I have always advocated the importance of exercising your body at different gears of intensity for maximum health benefit. Just like a car your engine works more efficiently when you use all your gears. And like driving a car, your life rarely goes at the same speed or in the same direction. When you have trained your body’s engine to go at comfortably at different intensities you will be able to easily and safely adapt to the different intensities in life.
Previous research highlights how exercising at different intensities improves different aspects of your health. Swain and Franklin2 found that vigorous exercise produces greater reductions in diastolic blood pressure (in a blood pressure of 120/80, your diastolic is 80) and greater improvements in sugar control than moderate exercise. Vigorous and moderate exercise was found to have an equivalent effect on systolic blood pressure (the higher blood pressure number) and body fat.
So what does this all mean for you?
- For beginners to exercise, what type of exercise you do or how intense you should do it is not the most important objective initially. The important thing to focus on at the start is to get into the habit of exercising. Just do whatever you enjoy but do it at intensity where you are just beginning to puff.

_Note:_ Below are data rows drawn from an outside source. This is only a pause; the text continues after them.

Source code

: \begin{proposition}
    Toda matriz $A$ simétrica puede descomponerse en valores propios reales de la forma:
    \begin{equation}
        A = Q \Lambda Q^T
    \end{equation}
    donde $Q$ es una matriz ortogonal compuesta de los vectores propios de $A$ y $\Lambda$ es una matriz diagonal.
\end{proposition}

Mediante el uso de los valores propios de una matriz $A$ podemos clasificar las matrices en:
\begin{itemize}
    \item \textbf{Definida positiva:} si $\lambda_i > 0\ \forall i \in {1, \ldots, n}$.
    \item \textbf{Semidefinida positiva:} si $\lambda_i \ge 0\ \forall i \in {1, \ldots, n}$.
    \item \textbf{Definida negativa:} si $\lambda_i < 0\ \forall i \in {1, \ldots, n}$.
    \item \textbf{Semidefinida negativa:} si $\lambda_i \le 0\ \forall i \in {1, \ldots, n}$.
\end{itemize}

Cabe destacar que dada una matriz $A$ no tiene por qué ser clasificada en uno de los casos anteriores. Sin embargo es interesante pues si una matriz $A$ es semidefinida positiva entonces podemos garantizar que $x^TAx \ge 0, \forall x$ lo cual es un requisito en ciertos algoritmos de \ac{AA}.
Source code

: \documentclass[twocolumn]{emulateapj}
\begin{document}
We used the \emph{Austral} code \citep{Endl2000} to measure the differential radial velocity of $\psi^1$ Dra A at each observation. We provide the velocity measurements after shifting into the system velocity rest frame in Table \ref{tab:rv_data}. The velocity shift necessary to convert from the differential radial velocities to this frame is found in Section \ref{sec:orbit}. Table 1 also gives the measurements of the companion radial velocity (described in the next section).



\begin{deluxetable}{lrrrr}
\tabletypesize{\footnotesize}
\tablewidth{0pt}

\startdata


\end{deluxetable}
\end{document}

- After a period of between 6 weeks and 4 months of regular exercising (and you have got into the habit of exercising) to reap the full health benefits from exercising you must stop exercising in moderation exercise at begin to exercise at varying intensities. Be sure to include more intense forms of exercise so you can reap the extra health benefits. Mix it up… the variety will add more life for you to spice.
References
- Williams, P.T. The Relationship of Running Intensity to Hypertension, Hypercholesterolemia, and Diabetes, Journal of American Coll. of Sports Med, pp 1740-1748, Oct 2008.
- Swain, D.P., Franklin, B.A. Comparison of cardioprotective benefits of vigorous versus moderate intensity aerobic exercise, Amer. Journal of Cardiology, 2006; 97; 141-7.